:: Ausgangstext ::
Martin Núñez, Lehrer am Iyengar Yoga Institut und Iyengar Yoga Zentrum Berlin erzählt im Gespräch über seinen Yoga-Weg und worauf es ihm in seinen Klassen ankommt.
claudiyengar: Wie bist Du zum Yoga und vor allem zum Iyengar Yoga gekommen?
Martin Núñez: Zum Iyengar Yoga bin ich durch einen Freund gekommen, dem ich unendlich dankbar dafür bin. Doch der Reihe nach: Als Kind war ich unsportlich und ängstlich. Zwar habe ich mich schon als Jugendlicher für „Mysthisches“ und asiatische Philosophien interessiert, aber nie Zugang dazu gefunden. Sicherlich war diese innere Unruhe daran Schuld, die ich heutzutage in Patanjalis Yogasutren erklärt finde.
So habe ich mich lange durch das Leben treiben lassen, oft ziellos, vieles ausprobiert und mich oft verzettelt. 2005 kam ich das erste Mal mit Iyengar Yoga in Berührung dank des bereits erwähnten Freundes. Der lebte zu der Zeit in Madrid und hatte dort die Ausbildung gemacht. Er räumte auch meine Vorurteile Yoga gegenüber aus dem Weg, nur Schlangenmenschen oder Balletttänzer könnten Yoga machen. Es dauerte aber noch ein wenig, bis der Funke zu einem Feuer wurde, obwohl dieser Freund mich hin und wieder unterrichtete.
2010/11, in einer für mich schwierigen persönlichen Situation tauchte wieder dieser Freund auf, dieses Mal in Berlin und hielt mir symbolisch einen Spiegel vor die Nase, und erwähnte das Iyengar Yoga Institut Berlin. Er schleifte mich mit, gemeinsam nahmen wir an einer Anfängerklasse teil- und dieses Mal sprang der Funke über. Ich konnte gar nicht mehr aufhören, ging in alle möglichen Klassen am IYIB. Der Pfeil hatte mich also direkt im Herz getroffen. Denn das war etwas, das nicht nur oberflächlich bleibt, sondern immer tiefer wirken kann.

:: Rohdaten ::
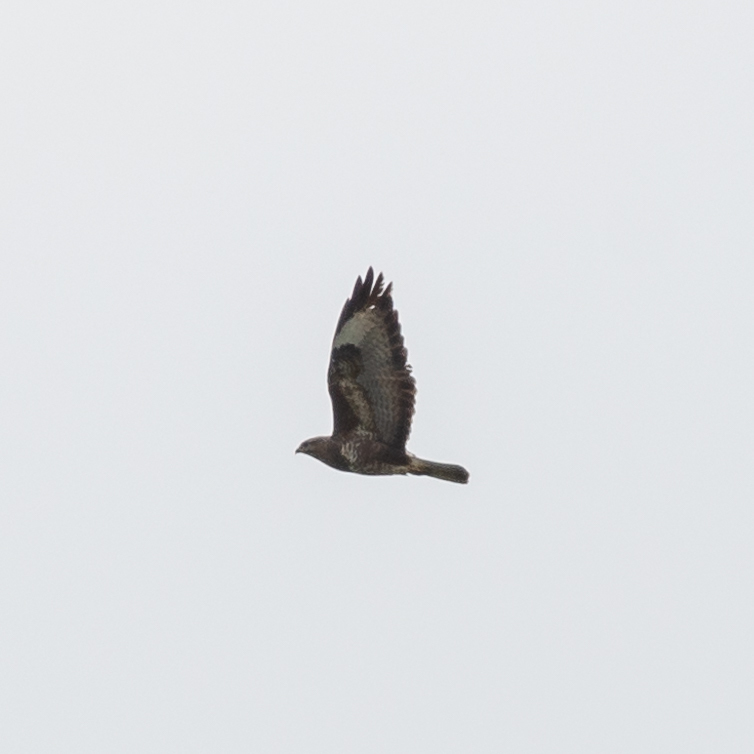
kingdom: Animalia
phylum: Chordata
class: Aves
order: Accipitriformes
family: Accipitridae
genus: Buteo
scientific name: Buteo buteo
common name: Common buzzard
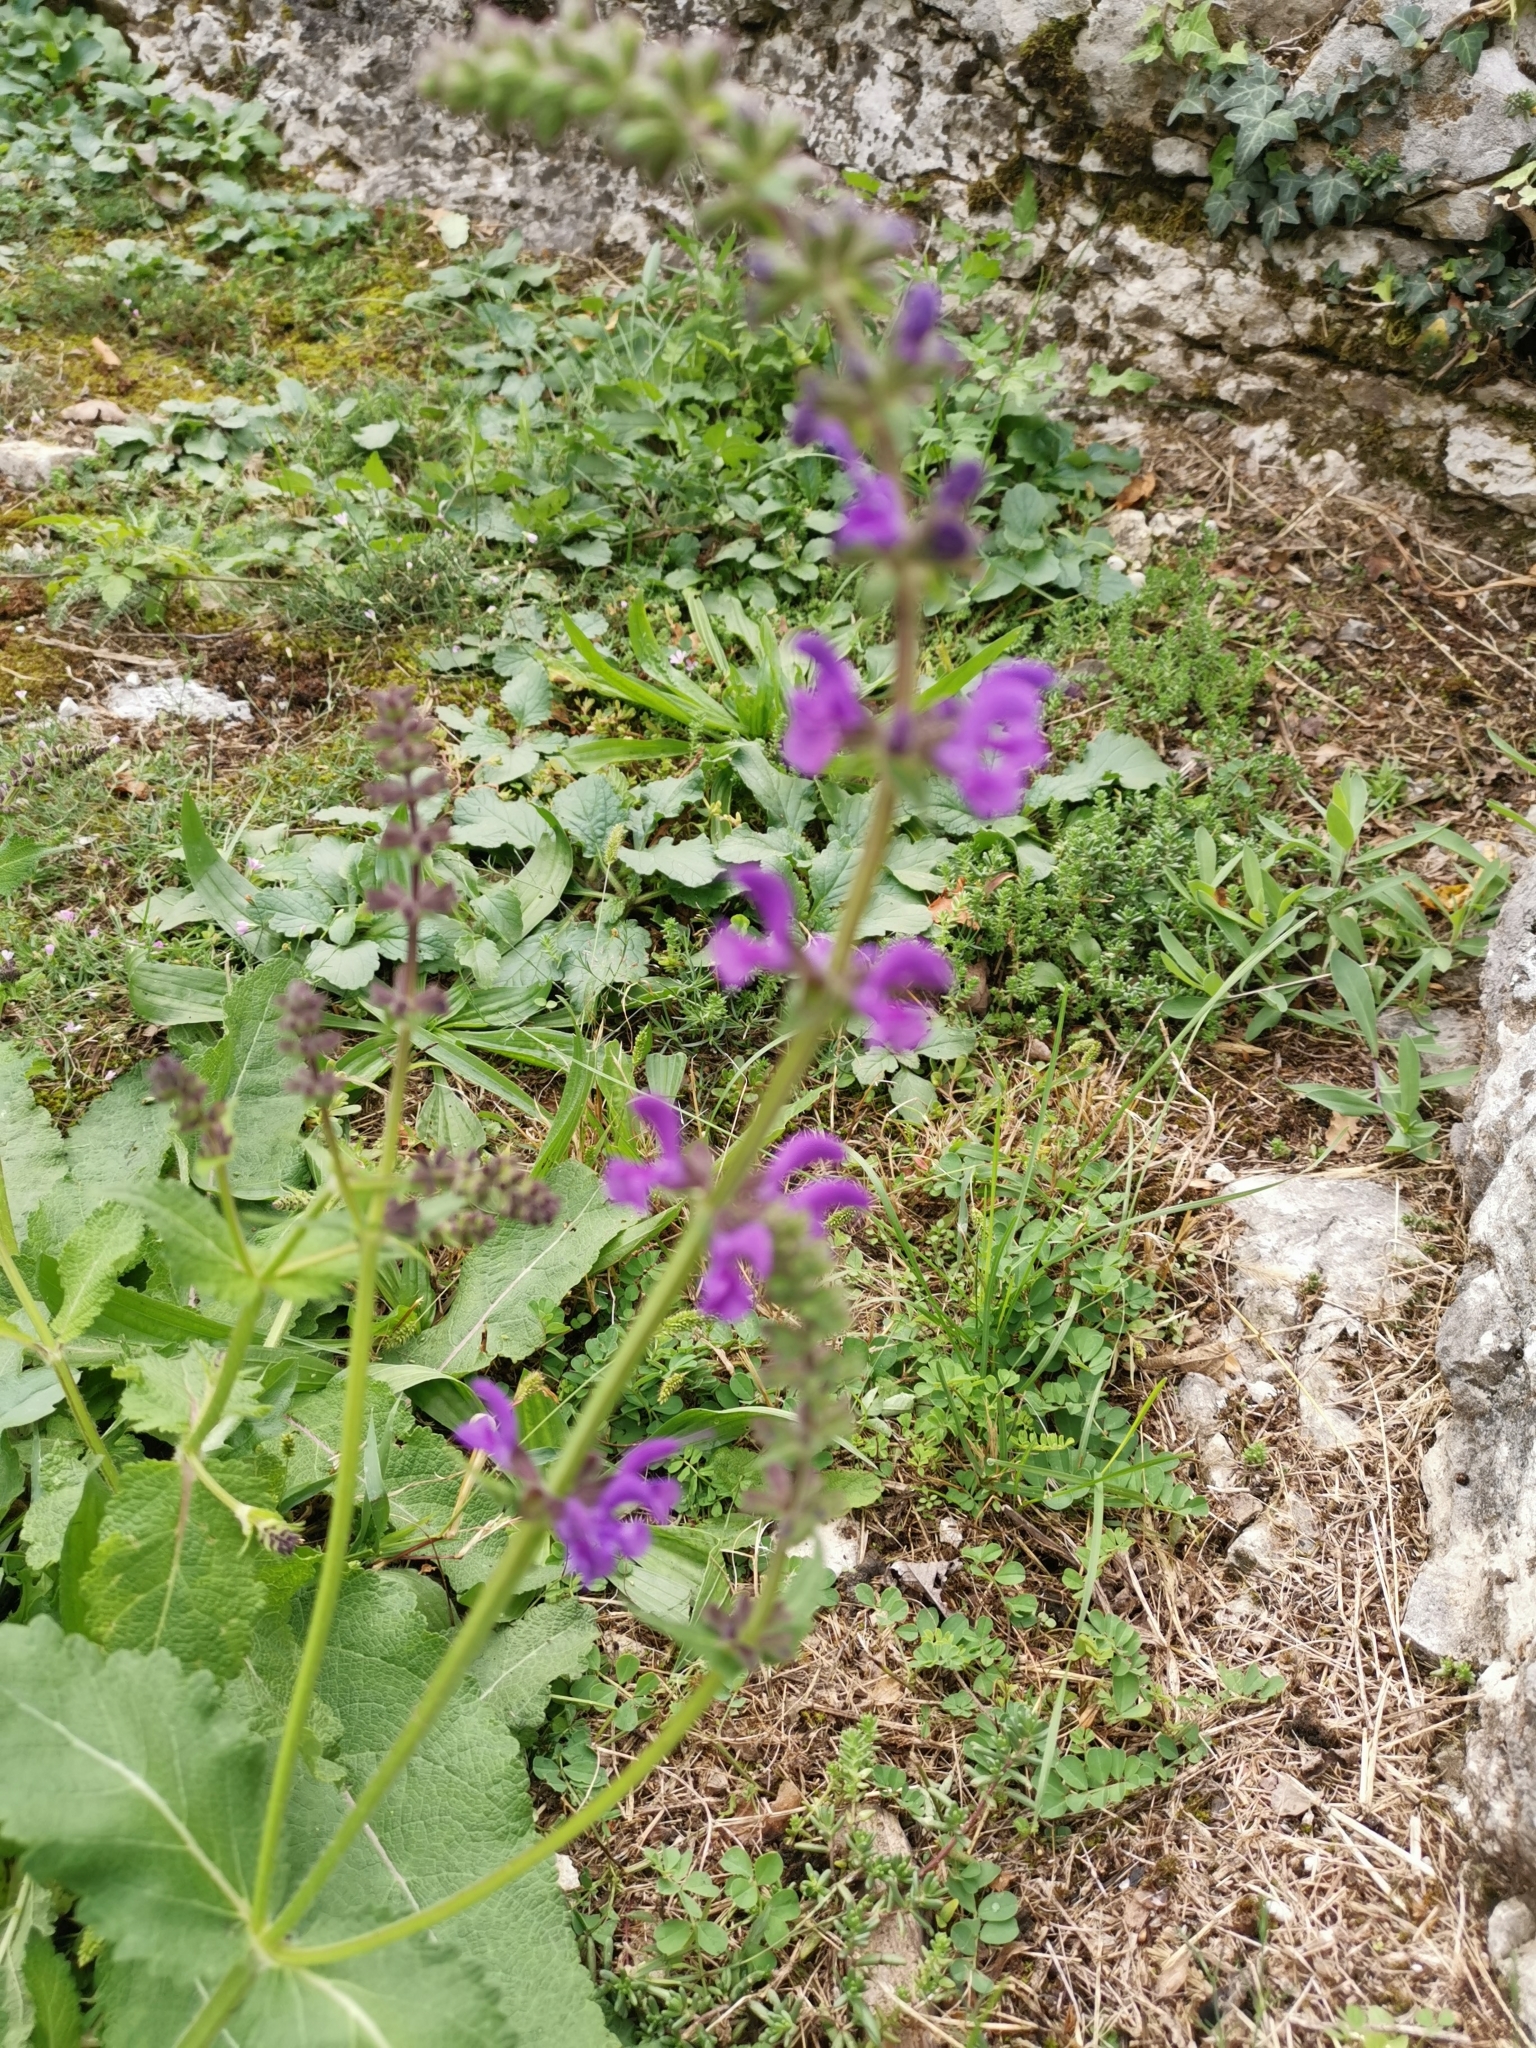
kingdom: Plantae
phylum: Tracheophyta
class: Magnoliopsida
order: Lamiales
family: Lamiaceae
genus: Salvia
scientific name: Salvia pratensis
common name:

:: Aufgabenstellung ::
• 1. Nenne alle Handlungen, die im Absatz des Interviews, der mit „2010/11“ beginnt, der Freund als Subjekt („dieser Freund“ oder „Er“) ausführt.
• 2. Benenne in sämtlichen Zeilen der Rohdaten „common name“ in „Trivialname“ um und gib diese Zeilen sonst unverändert wieder, ohne die Bilder.

:: Lösungen ::
• 1.
- tauchte wieder auf (dieses Mal in Berlin)
- hielt mir symbolisch einen Spiegel vor die Nase
- erwähnte das Iyengar Yoga Institut Berlin
- schleifte mich mit

• 2.
kingdom: Animalia
phylum: Chordata
class: Aves
order: Accipitriformes
family: Accipitridae
genus: Buteo
scientific name: Buteo buteo
Trivialname: Common buzzard
kingdom: Plantae
phylum: Tracheophyta
class: Magnoliopsida
order: Lamiales
family: Lamiaceae
genus: Salvia
scientific name: Salvia pratensis
Trivialname:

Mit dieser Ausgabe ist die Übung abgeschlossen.